Top of Listed entries

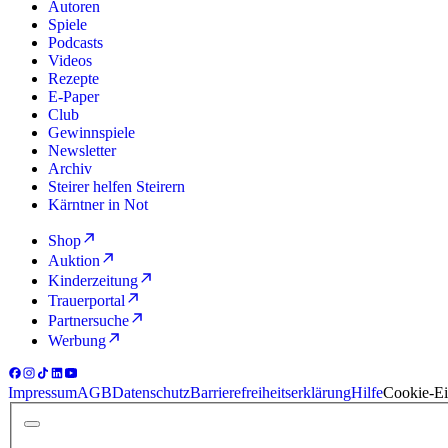
Autoren
Spiele
Podcasts
Videos
Rezepte
E-Paper
Club
Gewinnspiele
Newsletter
Archiv
Steirer helfen Steirern
Kärntner in Not
Shop
Auktion
Kinderzeitung
Trauerportal
Partnersuche
Werbung
Impressum
AGB
Datenschutz
Barrierefreiheitserklärung
Hilfe
Cookie-Ei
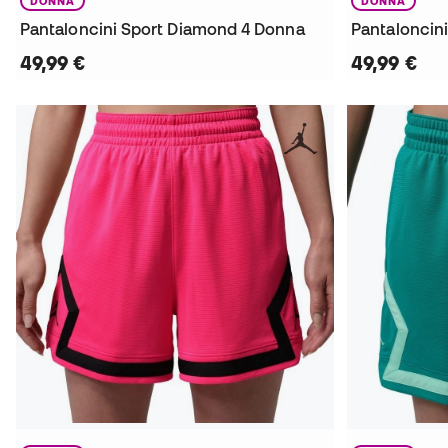
DONNA
DONNA
Pantaloncini Sport Diamond 4 Donna
Pantaloncin
49,99 €
49,99 €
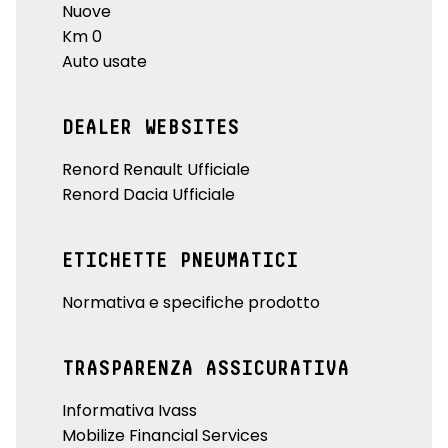
Nuove
Km 0
Auto usate
DEALER WEBSITES
Renord Renault Ufficiale
Renord Dacia Ufficiale
ETICHETTE PNEUMATICI
Normativa e specifiche prodotto
TRASPARENZA ASSICURATIVA
Informativa Ivass
Mobilize Financial Services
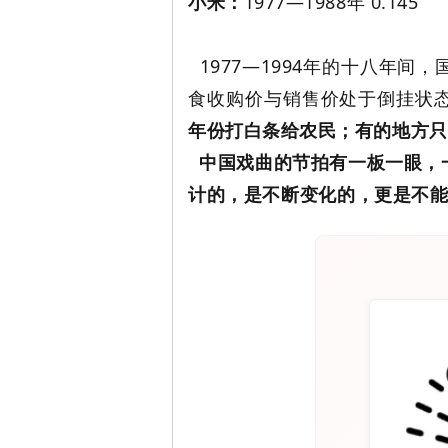
小米：
1977—1988年 0.145
1977—1994年的十八年
食收购价与销售价处于倒挂状
年份打白条给农民；有的地方只
中国戏曲的节拍有
一板一眼，
计的，是不断变化的，更是不能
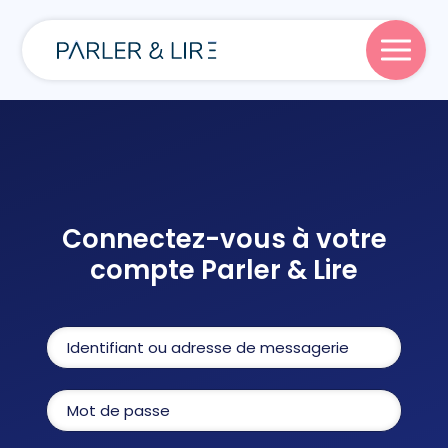
Parler
Lire
Connectez-vous à votre
compte Parler & Lire
Écrire
Blog
À propos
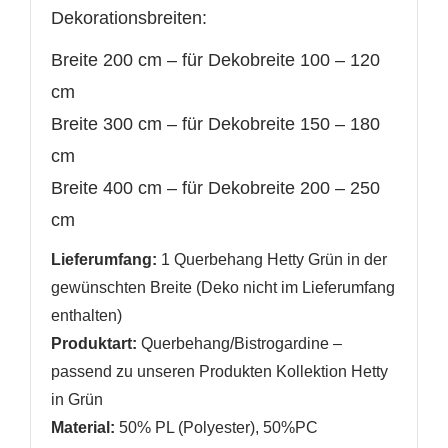
ANMELDEN
Dekorationsbreiten:
Name der Wunschliste
Breite 200 cm – für Dekobreite 100 – 120
AUF MEINE WUNSCHLISTE
Sie müssen angemeldet sein, um Artikel Ihrer
Wunschliste hinzufügen zu können.
cm
Neue Liste anlegen
add_circle_outline
Breite 300 cm – für Dekobreite 150 – 180
cm
Anmelden
Wunschliste
erstellen
Breite 400 cm
–
für Dekobreite 200 – 250
cm
Lieferumfang:
1 Querbehang Hetty Grün in der
gewünschten Breite (Deko nicht im Lieferumfang
enthalten)
Produktart:
Querbehang/Bistrogardine –
passend zu unseren Produkten Kollektion Hetty
in Grün
Material:
50% PL (Polyester)
, 50%PC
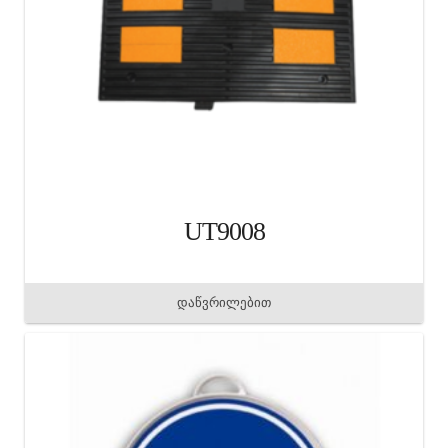
UT9008
დაწვრილებით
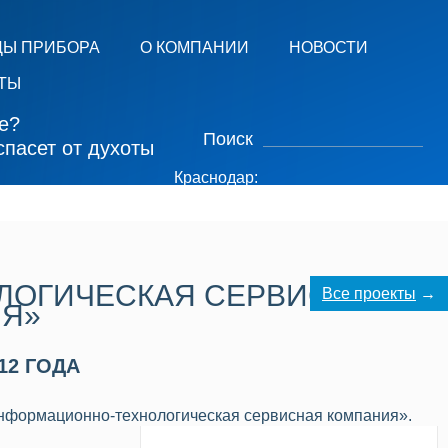
ДЫ ПРИБОРА
О КОМПАНИИ
НОВОСТИ
ТЫ
е?
Поиск
пасет от духоты
Краснодар:
88-53-75
+7 (913) 988-26-45
ЛОГИЧЕСКАЯ СЕРВИСНАЯ
Все проекты
→
Я»
12 ГОДА
формационно-технологическая сервисная компания».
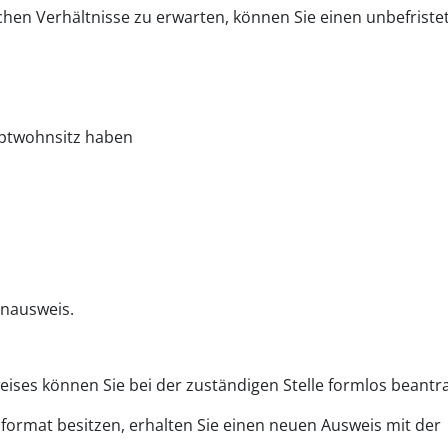
chen Verhältnisse zu erwarten, können Sie einen unbefriste
uptwohnsitz haben
enausweis.
ses können Sie bei der zuständigen Stelle formlos beantr
nformat besitzen, erhalten Sie einen neuen Ausweis mit der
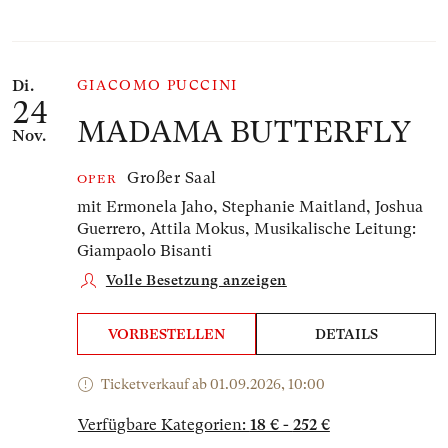
Di.
GIACOMO PUCCINI
24
MADAMA BUTTERFLY
Nov.
Großer Saal
OPER
mit Ermonela Jaho, Stephanie Maitland, Joshua
Guerrero, Attila Mokus,
Musikalische Leitung:
Giampaolo Bisanti
Volle Besetzung anzeigen
VORBESTELLEN
DETAILS
Ticketverkauf ab 01.09.2026, 10:00
Verfügbare Kategorien:
18 € - 252 €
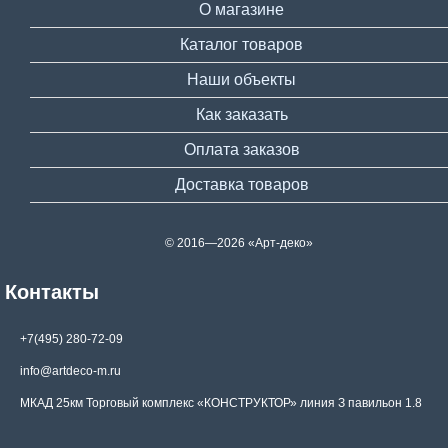
О магазине
Каталог товаров
Наши объекты
Как заказать
Оплата заказов
Доставка товаров
© 2016—2026 «Арт-деко»
Контакты
+7(495) 280-72-09
info@artdeco-m.ru
МКАД 25км Торговый комплекс «КОНСТРУКТОР» линия З павильон 1.8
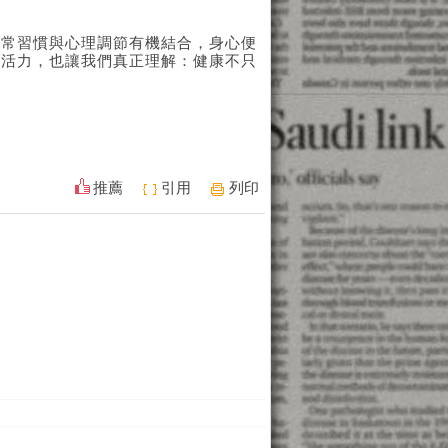
日常習慣與心理調節有機結合，身心便
滿活力，也讓我們真正理解：健康不只
推薦
引用
列印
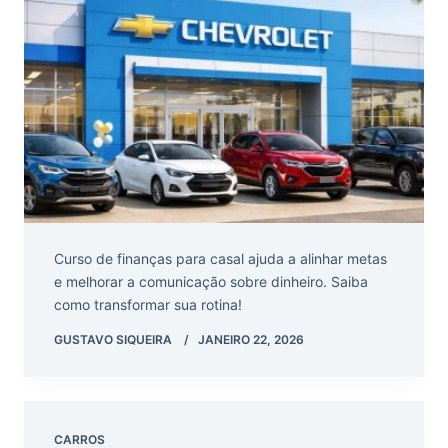
Curso de finanças para casal ajuda a alinhar metas
e melhorar a comunicação sobre dinheiro. Saiba
como transformar sua rotina!
GUSTAVO SIQUEIRA
JANEIRO 22, 2026
CARROS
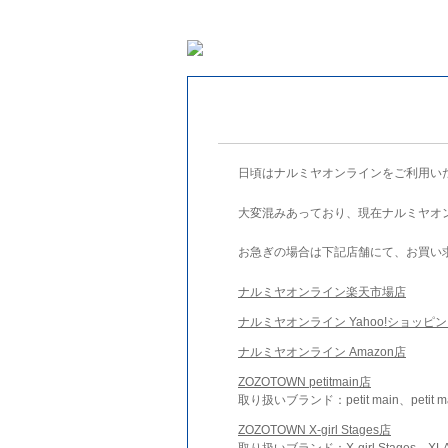
日頃はナルミヤオンラインをご利用い
大変混みあっており、現在ナルミヤオ
お急ぎの場合は下記店舗にて、お買い
ナルミヤオンライン楽天市場店
ナルミヤオンライン Yahoo!ショッピ
ナルミヤオンライン Amazon店
ZOZOTOWN petitmain店
取り扱いブランド：petit main、petit m
ZOZOTOWN X-girl Stages店
取り扱いブランド：X-girl Stages、XLA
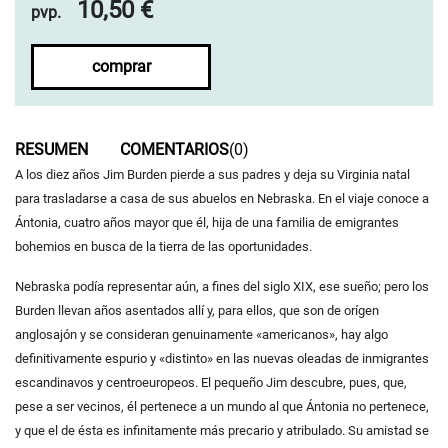
10,50 €
pvp.
comprar
RESUMEN
COMENTARIOS
(0)
A los diez años Jim Burden pierde a sus padres y deja su Virginia natal
para trasladarse a casa de sus abuelos en Nebraska. En el viaje conoce a
Ántonia, cuatro años mayor que él, hija de una familia de emigrantes
bohemios en busca de la tierra de las oportunidades.
Nebraska podía representar aún, a fines del siglo XIX, ese sueño; pero los
Burden llevan años asentados allí y, para ellos, que son de orígen
anglosajón y se consideran genuinamente «americanos», hay algo
definitivamente espurio y «distinto» en las nuevas oleadas de inmigrantes
escandinavos y centroeuropeos. El pequeño Jim descubre, pues, que,
pese a ser vecinos, él pertenece a un mundo al que Ántonia no pertenece,
y que el de ésta es infinitamente más precario y atribulado. Su amistad se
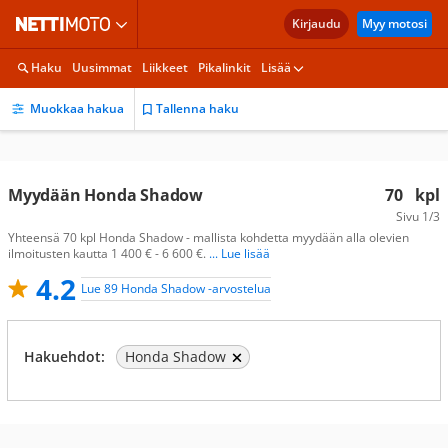
Kirjaudu
Myy motosi
Haku
Uusimmat
Liikkeet
Pikalinkit
Lisää
Muokkaa hakua
Tallenna haku
Myydään Honda Shadow
70
kpl
Sivu
1/3
Yhteensä 70 kpl Honda Shadow - mallista kohdetta myydään alla olevien
ilmoitusten kautta 1 400 € - 6 600 €.
... Lue lisää
4.2
Lue 89 Honda Shadow -arvostelua
Hakuehdot:
Honda Shadow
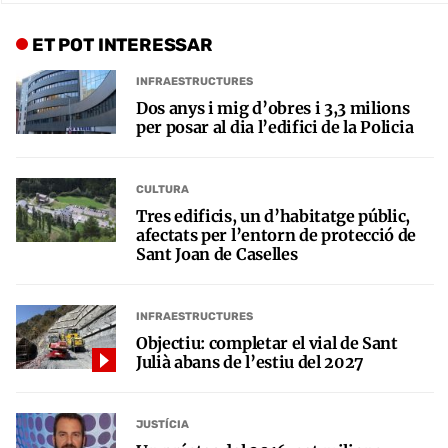
ET POT INTERESSAR
INFRAESTRUCTURES
Dos anys i mig d’obres i 3,3 milions
per posar al dia l’edifici de la Policia
CULTURA
Tres edificis, un d’habitatge públic,
afectats per l’entorn de protecció de
Sant Joan de Caselles
INFRAESTRUCTURES
Objectiu: completar el vial de Sant
Julià abans de l’estiu del 2027
JUSTÍCIA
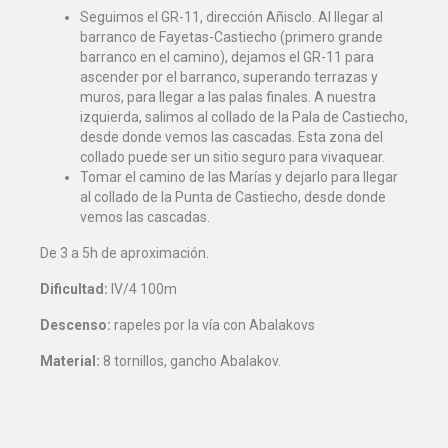
Seguimos el GR-11, dirección Añisclo. Al llegar al
barranco de Fayetas-Castiecho (primero grande
barranco en el camino), dejamos el GR-11 para
ascender por el barranco, superando terrazas y
muros, para llegar a las palas finales. A nuestra
izquierda, salimos al collado de la Pala de Castiecho,
desde donde vemos las cascadas. Esta zona del
collado puede ser un sitio seguro para vivaquear.
Tomar el camino de las Marías y dejarlo para llegar
al collado de la Punta de Castiecho, desde donde
vemos las cascadas.
De 3 a 5h de aproximación.
Dificultad:
IV/4 100m
Descenso:
rapeles por la vía con Abalakovs
Material:
8 tornillos, gancho Abalakov.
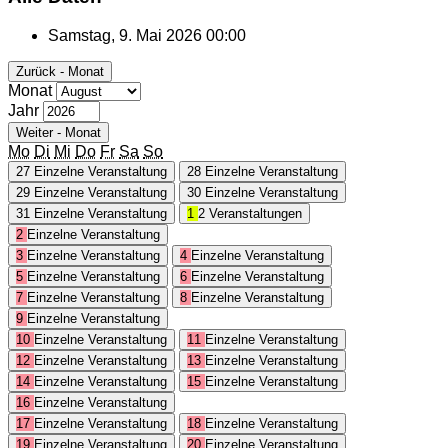
Samstag, 9. Mai 2026
00:00
Zurück - Monat
Monat
Jahr
Weiter - Monat
Mo
Di
Mi
Do
Fr
Sa
So
27
Einzelne Veranstaltung
28
Einzelne Veranstaltung
29
Einzelne Veranstaltung
30
Einzelne Veranstaltung
31
Einzelne Veranstaltung
1
2 Veranstaltungen
2
Einzelne Veranstaltung
3
Einzelne Veranstaltung
4
Einzelne Veranstaltung
5
Einzelne Veranstaltung
6
Einzelne Veranstaltung
7
Einzelne Veranstaltung
8
Einzelne Veranstaltung
9
Einzelne Veranstaltung
10
Einzelne Veranstaltung
11
Einzelne Veranstaltung
12
Einzelne Veranstaltung
13
Einzelne Veranstaltung
14
Einzelne Veranstaltung
15
Einzelne Veranstaltung
16
Einzelne Veranstaltung
17
Einzelne Veranstaltung
18
Einzelne Veranstaltung
19
Einzelne Veranstaltung
20
Einzelne Veranstaltung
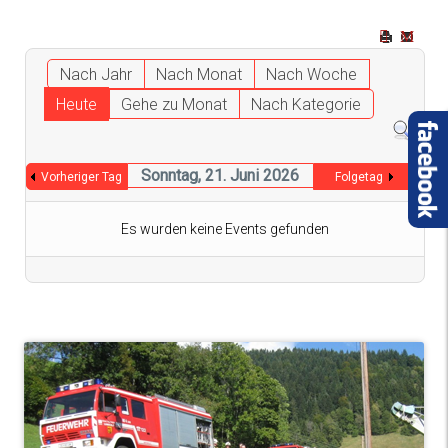
Nach Jahr
Nach Monat
Nach Woche
Heute
Gehe zu Monat
Nach Kategorie
Sonntag, 21. Juni 2026
Vorheriger Tag
Folgetag
Es wurden keine Events gefunden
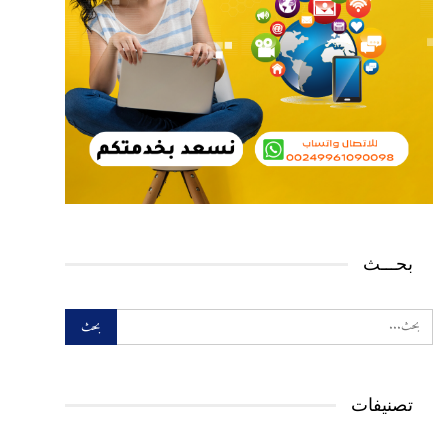
بحـــث
تصنيفات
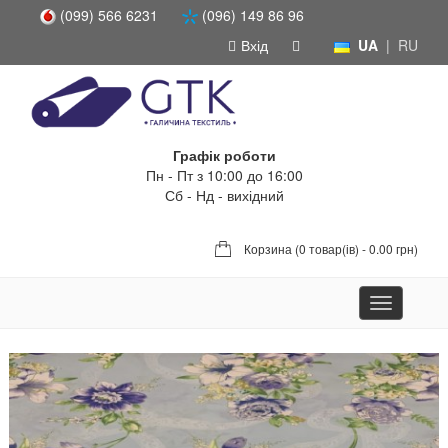
(099) 566 6231
(096) 149 86 96
Вхід
UA
|
RU
Графік роботи
Пн - Пт з 10:00 до 16:00
Сб - Нд - вихідний
Корзина (
0 товар(ів) - 0.00 грн
)
Toggle
navigation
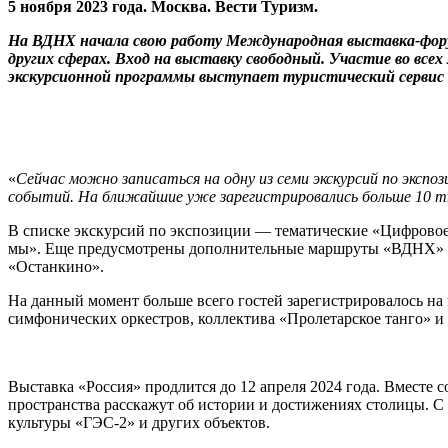
5 ноября 2023 года. Москва. Вести Туризм.
На ВДНХ начала свою работу Международная выставка-фору
других сферах. Вход на выставку свободный. Участие во вс
экскурсионной программы выступает туристический сервис 
«
Сейчас можно записаться на одну из семи экскурсий по экспо
событий. На ближайшие уже зарегистрировались больше 10 т
В списке экскурсий по экспозиции — тематические «Цифровое 
мы». Еще предусмотрены дополнительные маршруты «ВДНХ» и «
«Останкино».
На данный момент больше всего гостей зарегистрировалось на
симфонических оркестров, коллектива «Пролетарское танго» и
Выставка «Россия» продлится до 12 апреля 2024 года. Вместе
пространства расскажут об истории и достижениях столицы. С
культуры «ГЭС-2» и других объектов.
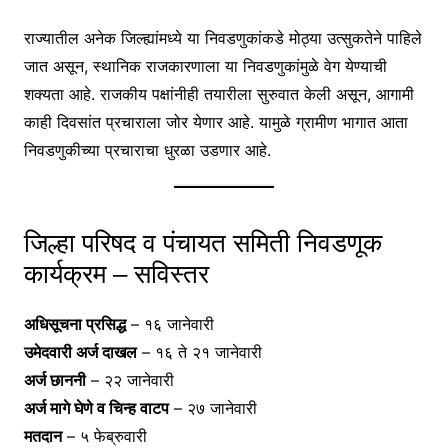
राज्यातील अनेक जिल्ह्यांमध्ये या निवडणुकांकडे मोठ्या उत्सुकतेने पाहिले
जात असून, स्थानिक राजकारणाला या निवडणुकांमुळे वेग येण्याची
शक्यता आहे. राजकीय पक्षांनीही तयारीला सुरुवात केली असून, आगामी
काही दिवसांत प्रचाराला जोर येणार आहे. यामुळे ग्रामीण भागात आता
निवडणुकीच्या प्रचाराचा धुरळा उडणार आहे.
जिल्हा परिषद व पंचायत समिती निवडणूक
कार्यक्रम – सविस्तर
अधिसूचना प्रसिद्ध
– १६ जानेवारी
उमेदवारी अर्ज दाखल
– १६ ते २१ जानेवारी
अर्ज छाननी
– २२ जानेवारी
अर्ज मागे घेणे व चिन्ह वाटप
– २७ जानेवारी
मतदान
– ५ फेब्रुवारी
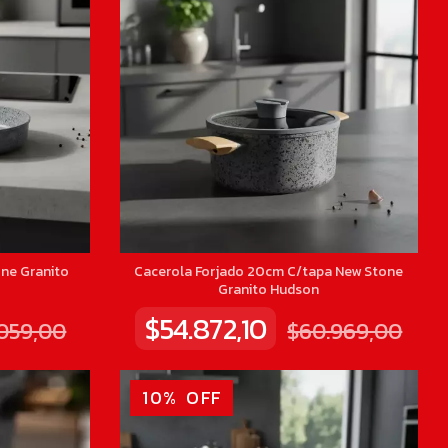
ne Granito
Cacerola Forjado 20cm C/tapa New Stone
Granito Hudson
$54.872,10
.059,00
$60.969,00
10
%
OFF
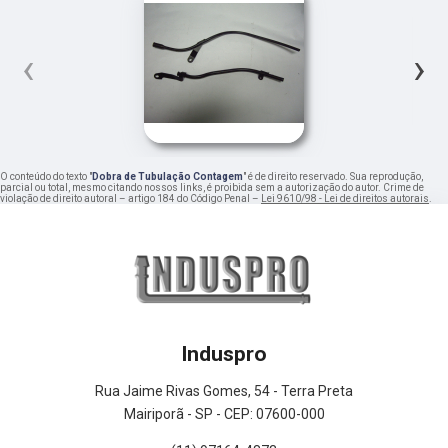
‹
›
O conteúdo do texto "
Dobra de Tubulação Contagem
" é de direito reservado. Sua reprodução,
parcial ou total, mesmo citando nossos links, é proibida sem a autorização do autor. Crime de
violação de direito autoral – artigo 184 do Código Penal –
Lei 9610/98 - Lei de direitos autorais
.
Induspro
Rua Jaime Rivas Gomes, 54 - Terra Preta
Mairiporã - SP - CEP: 07600-000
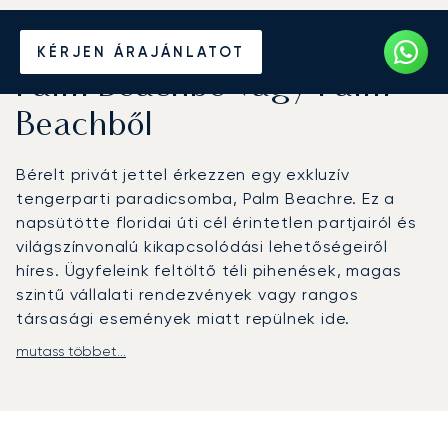
Béreljen magánrepülőt
KÉRJEN ÁRAJÁNLATOT
Palm Beachbe vagy Palm
Beachből
Bérelt privát jettel érkezzen egy exkluzív
tengerparti paradicsomba, Palm Beachre. Ez a
napsütötte floridai úti cél érintetlen partjairól és
világszínvonalú kikapcsolódási lehetőségeiről
híres. Ügyfeleink feltöltő téli pihenések, magas
szintű vállalati rendezvények vagy rangos
társasági események miatt repülnek ide.
mutass többet...
A LunaJets-szel a repülési tervet teljes
mértékben az Ön időbeosztásához igazítjuk.
Csapatunk minden részletet az Ön pontos igényei
szerint szervez meg, garantálva a teljes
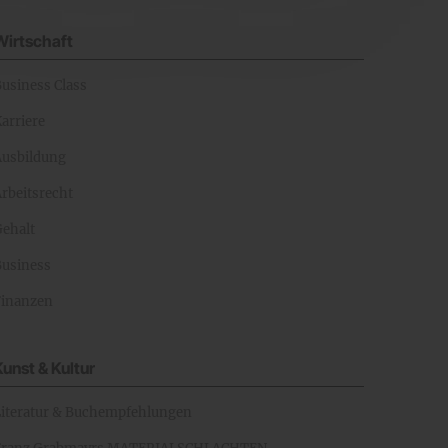
Wirtschaft
Business Class
arriere
Ausbildung
rbeitsrecht
Gehalt
Business
Finanzen
Kunst & Kultur
Literatur & Buchempfehlungen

Bottom of Listed entries

» **Required action**
Nothing except the lines from the one containing "Сб - Нд - вихідний" through the one containing "उमेदवारी अर्ज दाखल" should appear in the answer, exactly as above and without pictures.

» **Task solution**
Сб - Нд - вихідний
Корзина (
0 товар(ів) - 0.00 грн
)
Toggle
navigation
5 ноября 2023 года. Москва. Вести Туризм.
На ВДНХ начала свою работу Международная выставка-фору
других сферах. Вход на выставку свободный. Участие во вс
экскурсионной программы выступает туристический сервис 
«
Сейчас можно записаться на одну из семи экскурсий по экспо
событий. На ближайшие уже зарегистрировались больше 10 т
В списке экскурсий по экспозиции — тематические «Цифровое 
мы». Еще предусмотрены дополнительные маршруты «ВДНХ» и «
«Останкино».
На данный момент больше всего гостей зарегистрировалось на
симфонических оркестров, коллектива «Пролетарское танго» и
Выставка «Россия» продлится до 12 апреля 2024 года. Вместе
пространства расскажут об истории и достижениях столицы. С
культуры «ГЭС-2» и других объектов.
राज्यातील अनेक जिल्ह्यांमध्ये या निवडणुकांकडे मोठ्या उत्सुकतेने पाहिले
जात असून, स्थानिक राजकारणाला या निवडणुकांमुळे वेग येण्याची
शक्यता आहे. राजकीय पक्षांनीही तयारीला सुरुवात केली असून, आगामी
काही दिवसांत प्रचाराला जोर येणार आहे. यामुळे ग्रामीण भागात आता
निवडणुकीच्या प्रचाराचा धुरळा उडणार आहे.
जिल्हा परिषद व पंचायत समिती निवडणूक
कार्यक्रम – सविस्तर
अधिसूचना प्रसिद्ध
– १६ जानेवारी
उमेदवारी अर्ज दाखल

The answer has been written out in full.